I think there's a mix of things - as I may have mentioned a mere 3456321 times (although that includes in other places online and at work and in person,) I was at a BBC Women in Tech event on Friday - they have about 150 vacancies to fill by next year, and they said they're struggling to fill them - the skills they want just aren't out there in enough numbers. They are particularly targetting women, because it's harder to get women to apply - all the stuff about women only applying if they match 80% of the spec and so on.
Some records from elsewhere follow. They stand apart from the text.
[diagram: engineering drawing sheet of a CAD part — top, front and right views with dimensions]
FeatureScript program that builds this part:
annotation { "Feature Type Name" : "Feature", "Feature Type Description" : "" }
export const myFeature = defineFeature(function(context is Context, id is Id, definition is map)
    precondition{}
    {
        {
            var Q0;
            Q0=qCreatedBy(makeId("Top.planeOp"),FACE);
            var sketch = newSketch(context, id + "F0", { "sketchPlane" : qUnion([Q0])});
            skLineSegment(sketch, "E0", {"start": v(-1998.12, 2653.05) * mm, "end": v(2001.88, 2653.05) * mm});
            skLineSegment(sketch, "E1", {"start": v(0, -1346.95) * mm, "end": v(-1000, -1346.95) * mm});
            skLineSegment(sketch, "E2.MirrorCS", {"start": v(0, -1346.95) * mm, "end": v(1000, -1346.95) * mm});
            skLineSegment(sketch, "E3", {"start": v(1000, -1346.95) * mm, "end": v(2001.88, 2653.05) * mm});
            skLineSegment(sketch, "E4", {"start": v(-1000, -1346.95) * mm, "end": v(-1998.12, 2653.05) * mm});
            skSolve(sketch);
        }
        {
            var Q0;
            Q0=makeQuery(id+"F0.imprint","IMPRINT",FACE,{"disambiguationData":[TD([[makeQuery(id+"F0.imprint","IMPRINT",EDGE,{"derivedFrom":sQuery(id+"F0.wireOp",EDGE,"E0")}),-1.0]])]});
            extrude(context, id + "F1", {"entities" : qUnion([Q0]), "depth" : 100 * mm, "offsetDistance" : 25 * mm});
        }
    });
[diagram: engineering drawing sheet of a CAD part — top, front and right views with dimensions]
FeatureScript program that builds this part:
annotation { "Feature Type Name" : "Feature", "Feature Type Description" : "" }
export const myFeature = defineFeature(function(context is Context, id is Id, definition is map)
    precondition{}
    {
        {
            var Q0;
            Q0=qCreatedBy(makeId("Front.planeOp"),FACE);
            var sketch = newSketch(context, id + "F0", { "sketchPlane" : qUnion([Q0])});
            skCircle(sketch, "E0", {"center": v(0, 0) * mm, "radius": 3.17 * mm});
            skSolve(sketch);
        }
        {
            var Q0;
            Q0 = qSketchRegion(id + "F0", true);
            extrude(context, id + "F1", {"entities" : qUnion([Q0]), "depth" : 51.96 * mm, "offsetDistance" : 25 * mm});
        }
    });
They've also seen that different job titles on the same job spec make a difference to the number of women which apply.
I think also there is a bit of an increase in tech vacancies anyway, plus we do have a general issue with the skills requirements in tech - a lot of roles do need specific skills, which means that someone somewhere needs to offer training, but recruiting companies usually hope it's someone else doing it, unless it's a graduate scheme or similar.
But as well as all that, diversity is very much flavour of the month, and unconscious bias in particular, from what I see. The risk of future C-suite quotas is probably only a small factor; I think with my employers, it's responding to reports that more diverse workforces is generally positively reflected in profits - and in the end, shareholder value is what they care about. I'm under no illusion that if some research proved white male-dominated companies perform better, all the inclusive policies would be out the window.
(Have to say in my tech role, enquiries from recruitment agents are fairly steady, but development roles tend to be more prone to the economic climate - you have to keep existing hardware running, but you can hold off development of software updates for a while.)